Data provided —
::::::::

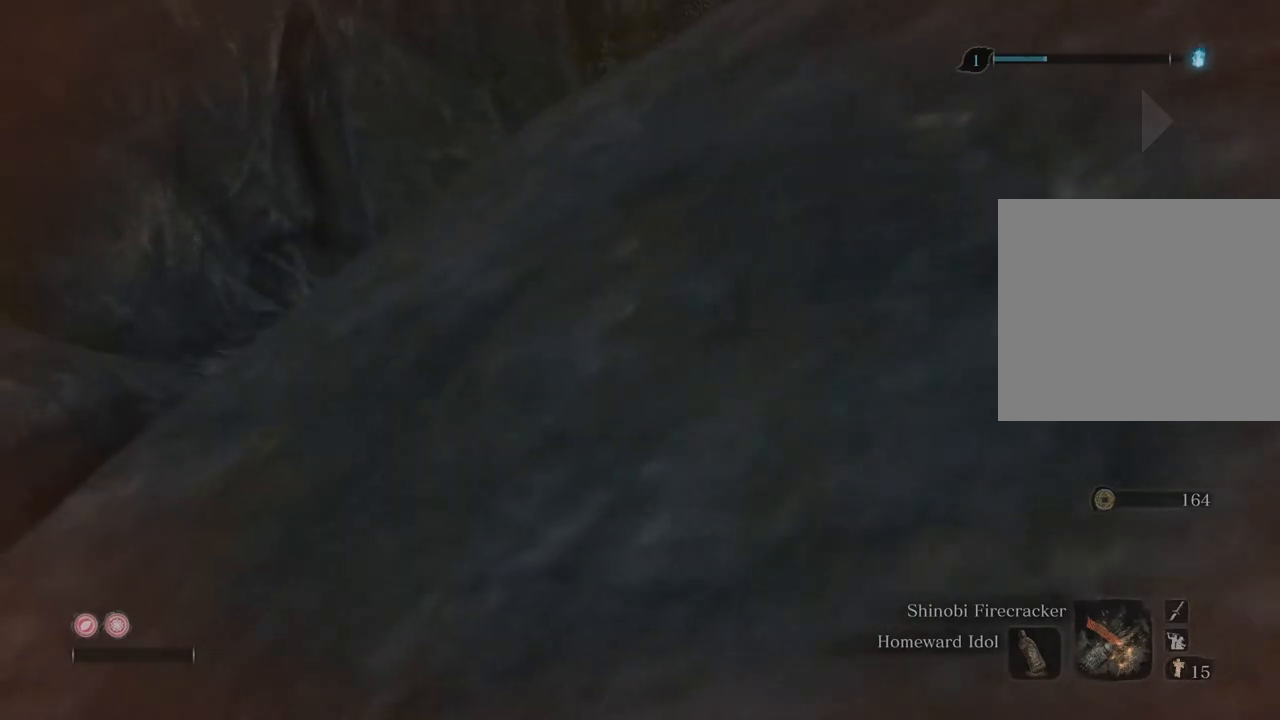
{"buttons": [], "left_stick": "left", "right_stick": "center", "events": [[450, "left_stick", "left"]]}
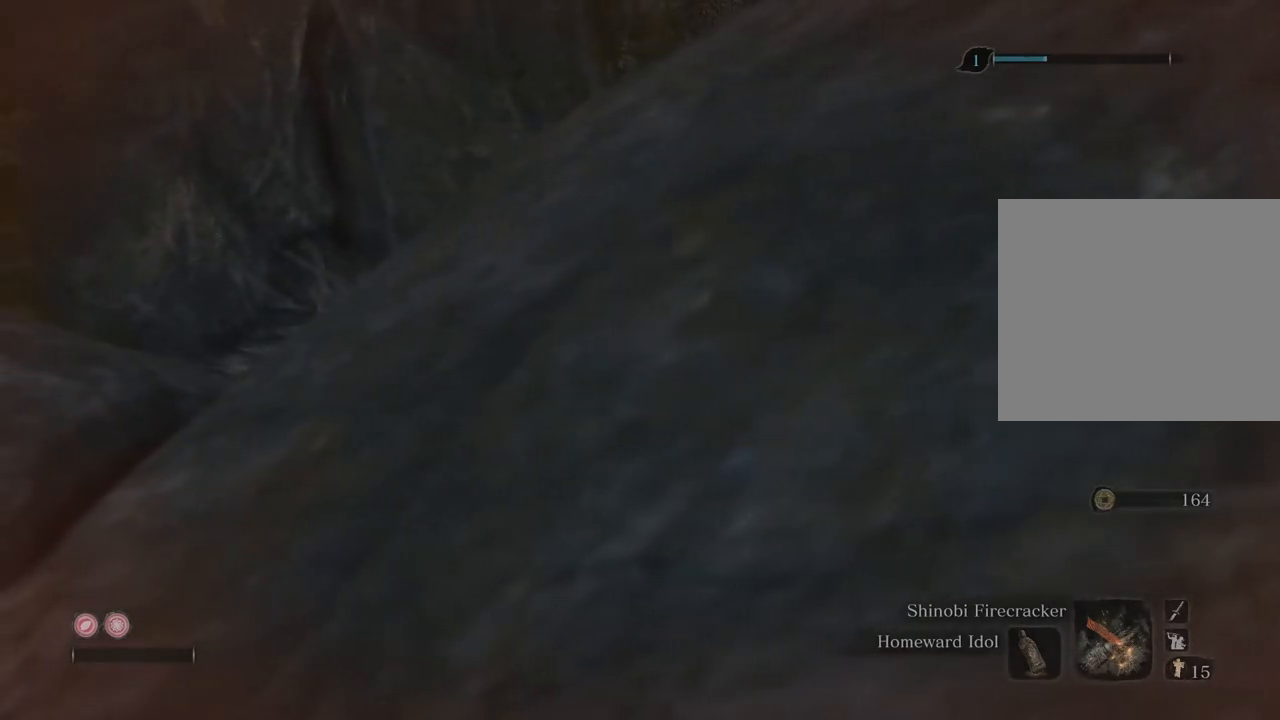
{"buttons": [], "left_stick": "center", "right_stick": "center", "events": [[217, "left_stick", "center"]]}
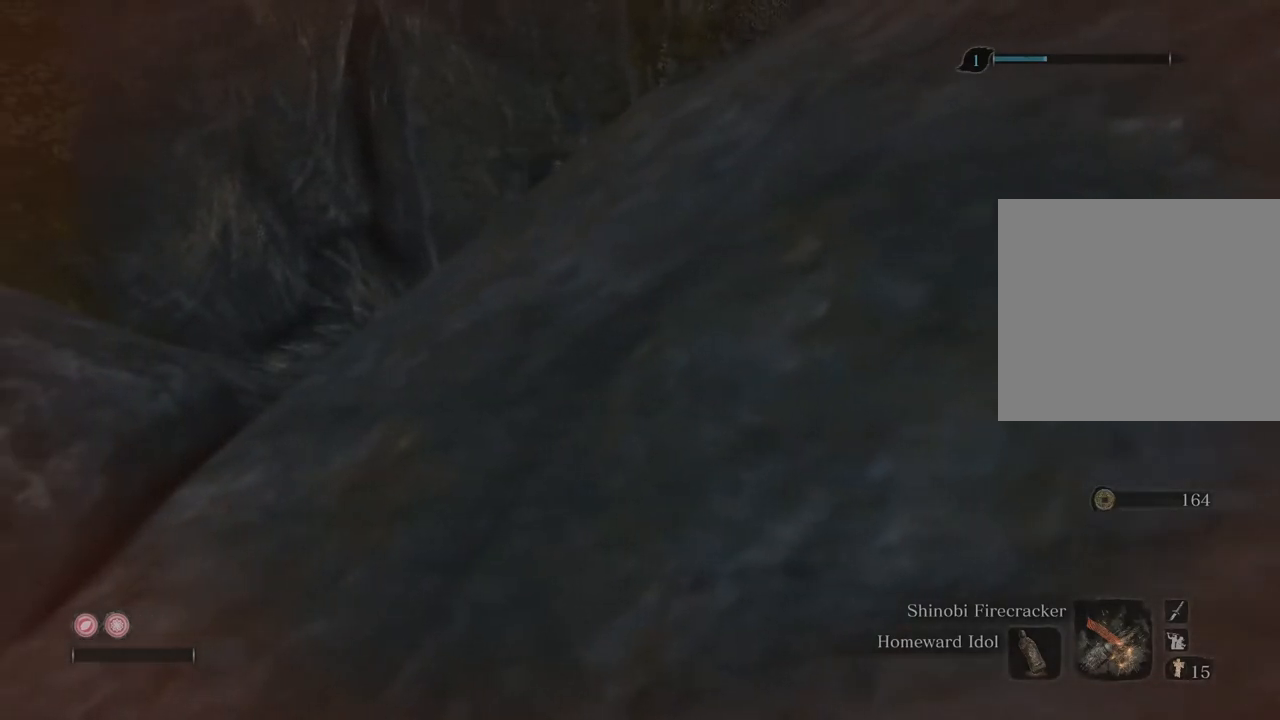
{"buttons": [], "left_stick": "center", "right_stick": "center"}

::::::::

Directions for this task — When you return the listing, keep each line exact and leave the pictures out.

Written solution —
{"buttons": [], "left_stick": "left", "right_stick": "center", "events": [[450, "left_stick", "left"]]}
{"buttons": [], "left_stick": "center", "right_stick": "center", "events": [[217, "left_stick", "center"]]}
{"buttons": [], "left_stick": "center", "right_stick": "center"}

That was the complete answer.